From The Blog: Introducing new preference storage features

This is a lovely feature. I really liked the loadsave module, but this is easier to use.

I can’t seem to understand how to dump all the keys like you do funkyvisions  :unsure:

@sirmania, @funkyfishions executed a command line command through the Mac’s “terminal” app that gives you access to the operating system’s command line.

“defaults” is the command that lets you manage user preferences on the Mac. For your simulator run versions of your apps, all of your preferences are stored in the com.coronalabs.Corona_Simulator preferences. To keep each of your simulator apps apart we generate a string similar to “82e60786ad31b97d35a0e9d48af094b4” but it will be different for each app. From the simulator you can load your app, and look in the console log window that we open and look for a line like this:

Oct 09 12:01:45.509 Project sandbox folder: ~/Library/Application Support/Corona Simulator/TurkeysRevenge- 1A1B9255FFAB34A09DDEB391EBF1CD9B

where it tells you the sandbox folder. That long number is your per-app ID that you can use to look up your keys. However that string has all the letters uppercased, but in the defaults they are lowercased. Never fear a simple change in the command will work for you without having to retype everything in lower case:

defaults read com.coronalabs.Corona_Simulator | grep -i 1A1B9255FFAB34A09DDEB391EBF1CD9B

 

The | command says to take the output from the first command and make it the input of the second command. The “grep” command is basically a search command and will filter out anything that doesn’t match what you typed in to look for.  The addition I added was the “-i” parameter which says to “ignore case” which is the magic to let it match your string with uppercase characters against the output of “defaults” which is lower case. This will filter out everything except those that match your app.

 

Rob

Aha!

Thanks a lot Rob  :smiley:

I didn’t notice @funkyfishions used small characters.

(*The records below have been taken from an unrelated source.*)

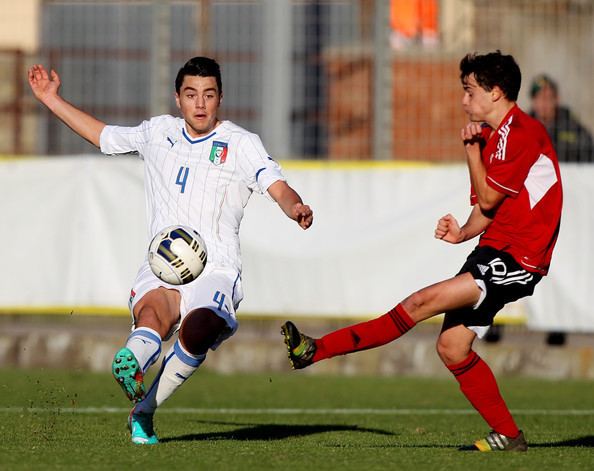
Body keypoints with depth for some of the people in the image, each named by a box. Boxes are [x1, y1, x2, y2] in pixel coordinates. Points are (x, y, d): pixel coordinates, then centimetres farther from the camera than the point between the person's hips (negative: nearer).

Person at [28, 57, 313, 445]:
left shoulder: (241, 144, 7)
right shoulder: (158, 133, 18)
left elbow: (278, 187, -7)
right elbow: (104, 136, 35)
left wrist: (296, 208, -31)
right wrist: (52, 99, 37)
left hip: (216, 271, -3)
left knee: (198, 327, -34)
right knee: (151, 314, -33)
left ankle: (144, 409, -23)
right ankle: (132, 366, -63)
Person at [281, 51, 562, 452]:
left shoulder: (522, 131, -12)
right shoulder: (491, 136, 19)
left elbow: (489, 196, -14)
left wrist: (472, 149, -4)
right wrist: (463, 233, 1)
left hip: (515, 260, -10)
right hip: (494, 252, 10)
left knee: (423, 302, -18)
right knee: (451, 347, 5)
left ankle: (317, 350, -23)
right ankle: (509, 437, 11)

The -i parameter is nice to know about.

Thanks a lot for explaining so thoroughly. 

This is a great feature, but having to put a hidden UI button in to clear out preferences is a bit of a pain.

It would be great if in a future version there was a separate .plist in the sandbox so it could be cleared out manually.

Just my $0.02

I don’t think too many people need a hidden UI button in production apps. For mobile devices, it shouldn’t be much different than it is now with a save settings file, you delete the app from your device and re-install a new one.

For desktop solutions on the Mac you have a command line command “defaults” that can be used to manage resetting things. On Windows, if you choose the Registry model you can use regedit.exe to deal with them. 

The simulator is a little more complex. It’s like desktops, but with the difference that all the settings are stored in the Corona Simulator’s preferences, not the apps, so you have to know your app’s unique signature and find that with either “defaults” or “regedit” to manage them. But in either case with the right information you could write the necessary command line scripts (batch files) to automate your needs.